**PASSAGE**
I am curious to see what they will end up with. I am not worry about the timeline. I was not expecting a humanoid robot in the next 10years. Tonight announcement is not really changing it, except that now, Musk put a stick on the ground, and we might witness some actual progress.

In 40 years, 2001
I am blown away by how many people repeatedly under-estimate Musk's companies despite him eventually proving them wrong basically every time.
True. That's why the cross-country autonomous drive that didn't happen in 2017 is imminent.
Exactly. People were saying it was impossible. He announced it to happen in 2018. It will happen 3-4 years later than planned. And people use that to bash him, forgetting the elephant in the room which is that he made the supposedly impossible possible.
OP was sarcastic.
I know. I wasn’t clear enough I guess. I should have said « You said exactly the kind of ridiculous argument that haters repeat ». My answer was also sarcastic.
Can you describe the manual labor field where 1% failure rate is acceptable? I am struggling to think of one.

I suppose it depends on the magnitude of the failure.

**DATASET ROWS**
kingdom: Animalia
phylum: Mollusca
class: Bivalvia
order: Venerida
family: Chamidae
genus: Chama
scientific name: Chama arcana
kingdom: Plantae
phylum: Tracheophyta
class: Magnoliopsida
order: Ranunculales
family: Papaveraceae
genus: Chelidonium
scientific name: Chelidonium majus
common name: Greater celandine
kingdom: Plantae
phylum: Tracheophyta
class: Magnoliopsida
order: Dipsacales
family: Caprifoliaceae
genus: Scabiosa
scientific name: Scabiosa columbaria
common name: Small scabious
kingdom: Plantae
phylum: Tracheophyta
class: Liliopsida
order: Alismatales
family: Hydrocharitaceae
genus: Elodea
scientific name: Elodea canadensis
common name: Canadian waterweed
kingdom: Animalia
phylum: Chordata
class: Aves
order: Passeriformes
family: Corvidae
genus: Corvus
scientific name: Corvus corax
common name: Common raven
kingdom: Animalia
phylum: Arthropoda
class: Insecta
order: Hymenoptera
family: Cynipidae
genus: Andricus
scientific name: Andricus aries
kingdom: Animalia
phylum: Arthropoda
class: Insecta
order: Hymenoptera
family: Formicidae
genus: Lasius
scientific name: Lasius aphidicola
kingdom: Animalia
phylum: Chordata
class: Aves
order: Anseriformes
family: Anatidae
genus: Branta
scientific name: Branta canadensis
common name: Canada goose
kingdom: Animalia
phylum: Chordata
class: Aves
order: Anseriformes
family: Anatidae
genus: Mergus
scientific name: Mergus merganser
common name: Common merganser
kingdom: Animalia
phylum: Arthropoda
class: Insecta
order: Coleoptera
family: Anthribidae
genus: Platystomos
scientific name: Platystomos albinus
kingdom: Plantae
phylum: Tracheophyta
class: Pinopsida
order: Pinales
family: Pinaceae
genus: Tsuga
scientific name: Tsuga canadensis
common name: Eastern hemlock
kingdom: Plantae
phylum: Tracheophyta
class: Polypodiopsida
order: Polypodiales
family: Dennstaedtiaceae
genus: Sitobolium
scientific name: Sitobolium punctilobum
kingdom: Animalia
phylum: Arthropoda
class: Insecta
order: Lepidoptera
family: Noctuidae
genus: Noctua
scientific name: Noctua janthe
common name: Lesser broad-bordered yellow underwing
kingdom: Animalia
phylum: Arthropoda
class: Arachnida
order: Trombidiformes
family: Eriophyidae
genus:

**TO-DO LIST**
[a] In the discussion of Musk's robot announcement, what failure rate does one commenter say they cannot picture any manual labor field accepting?
[b] Sum up the discussion of Musk's robot announcement in two sentences.
[c] Please extend the discussion of Musk's robot announcement, picking up right after its final comment.
The material has no connection to the discussion of Musk's robot announcement.

**ANSWERS PER TASK**
[a] A 1% failure rate.

[b] One commenter says the announcement does not change their expectation that no humanoid robot will arrive in the next 10 years, while others trade sarcastic remarks about whether people keep underestimating Musk's companies, pointing to the delayed cross-country autonomous drive. Another commenter asks which manual labor field could accept a 1% failure rate, and a reply suggests it depends on the magnitude of the failure.

[c]
Well, anything that if you do incorrectly someone (or some robot) will likely spot it before the failure gets to a customer. For instance, if you have a robot that picks fruit but 1% of the time the fruit is not ripe or is worm-eaten or something, then you can have a process where the picked fruit are inspected a second time and the bad ones thrown out.

Another case where 1% failure would be acceptable is weeding. Suppose you have a bunch of robots removing invasive English ivy from a forest. Maybe once in a while they'll pull up salal or a fern or something by mistake, but that's fine because those aren't endangered species and in the absence of ivy the ecosystem will quickly recover.

I worked in a factory that was the distribution centre for all the cold and frozen food in every Safeway in the sate. There were a few hundred of us who had to pickup a heavy box from a conveyor belt, turn around, take a step or two and put the heavy box down on a pallet. When the pallet was full someone would come and take it away. Repeat. For 8-10 hours a day, 6 days a week.

Upstairs people were manually putting those boxes on the belts. It destroyed people's bodies, I'm happy I only worked there for a few months each year to put myself through University.

The factory was very high tech and cutting edge, though the humans at each end of the conveyor belts were unavoidable.

We messed up all the time - dropped boxes, did bad stacking and made pallets fall over, crashed pallet jacks and knocked over pallets etc. The failure rate was probably around 5%, I'd guess.

Starting pay was around $30/hr, double that on Sundays, and 2.5 on Public Holidays

A humanoid robot that actually works most of the time will change the world.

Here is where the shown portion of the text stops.